What to produce -> If a line of the records contains the word "thumb", list it.

Data supplied ->
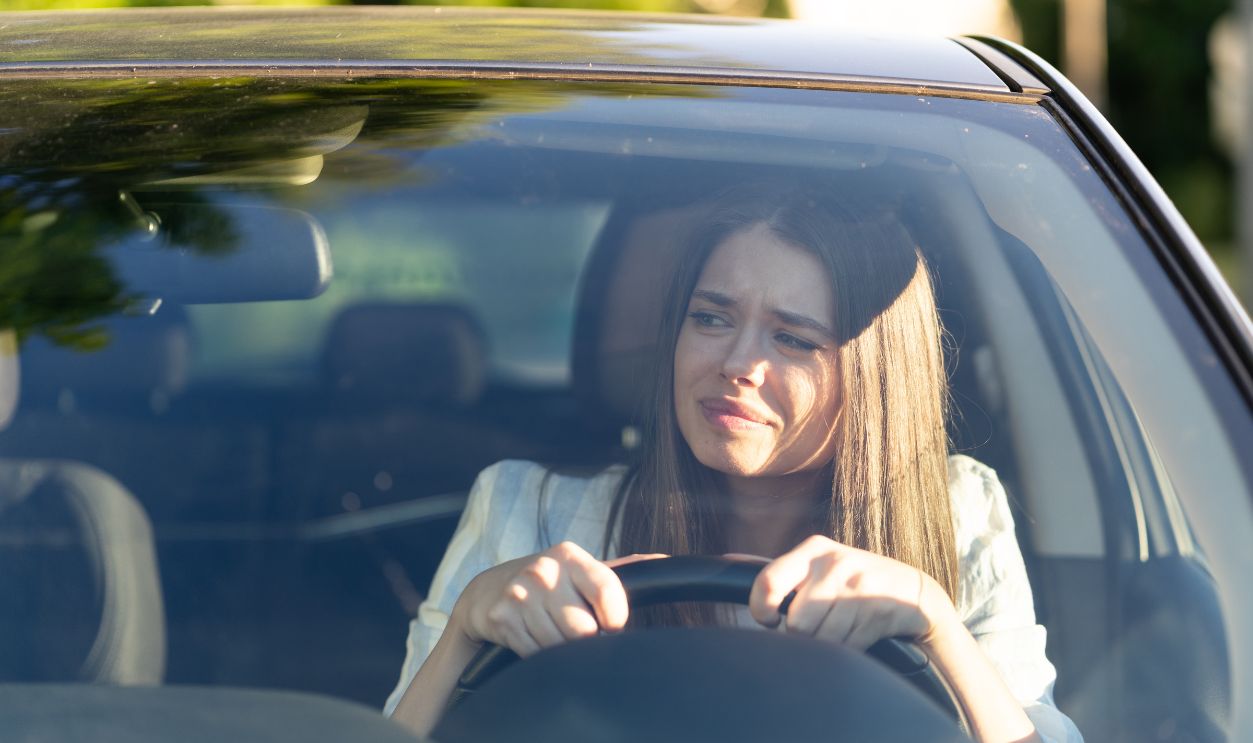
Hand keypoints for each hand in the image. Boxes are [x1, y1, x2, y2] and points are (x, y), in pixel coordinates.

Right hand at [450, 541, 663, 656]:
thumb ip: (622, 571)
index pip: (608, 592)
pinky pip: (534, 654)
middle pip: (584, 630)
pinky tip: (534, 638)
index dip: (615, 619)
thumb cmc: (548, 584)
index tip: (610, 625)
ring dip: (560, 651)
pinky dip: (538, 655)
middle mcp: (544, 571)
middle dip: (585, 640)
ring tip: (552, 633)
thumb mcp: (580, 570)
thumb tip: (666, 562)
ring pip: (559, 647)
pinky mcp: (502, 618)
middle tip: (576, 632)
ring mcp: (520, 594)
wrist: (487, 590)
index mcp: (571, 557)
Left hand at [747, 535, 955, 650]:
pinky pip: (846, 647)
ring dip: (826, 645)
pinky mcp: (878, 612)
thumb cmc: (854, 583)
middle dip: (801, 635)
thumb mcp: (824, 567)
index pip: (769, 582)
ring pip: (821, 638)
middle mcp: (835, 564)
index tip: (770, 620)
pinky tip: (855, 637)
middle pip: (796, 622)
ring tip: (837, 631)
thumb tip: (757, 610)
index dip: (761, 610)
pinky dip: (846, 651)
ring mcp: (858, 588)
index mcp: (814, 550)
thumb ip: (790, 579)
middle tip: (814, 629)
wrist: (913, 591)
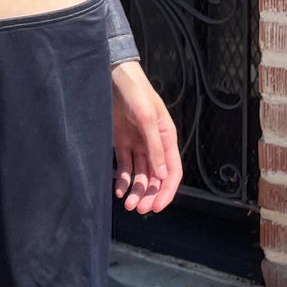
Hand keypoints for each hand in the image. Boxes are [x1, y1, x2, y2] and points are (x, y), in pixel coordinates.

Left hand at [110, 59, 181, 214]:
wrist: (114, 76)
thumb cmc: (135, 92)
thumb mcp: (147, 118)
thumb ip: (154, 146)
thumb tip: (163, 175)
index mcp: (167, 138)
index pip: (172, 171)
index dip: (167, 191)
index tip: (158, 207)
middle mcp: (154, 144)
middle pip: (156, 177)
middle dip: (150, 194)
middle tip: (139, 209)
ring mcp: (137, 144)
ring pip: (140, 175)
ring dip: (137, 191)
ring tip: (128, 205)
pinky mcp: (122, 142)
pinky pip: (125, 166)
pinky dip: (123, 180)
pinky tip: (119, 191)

Your response ->
thumb ip: (622, 571)
thumb cmc: (548, 584)
thumb mcp: (580, 570)
thumb tip: (666, 562)
thumb cmc: (854, 583)
thumb mcp: (824, 567)
thumb tip: (757, 610)
thumb ip: (790, 579)
thumb cmc: (135, 92)
thumb mcp: (147, 118)
thumb ip: (154, 146)
thumb tip: (163, 175)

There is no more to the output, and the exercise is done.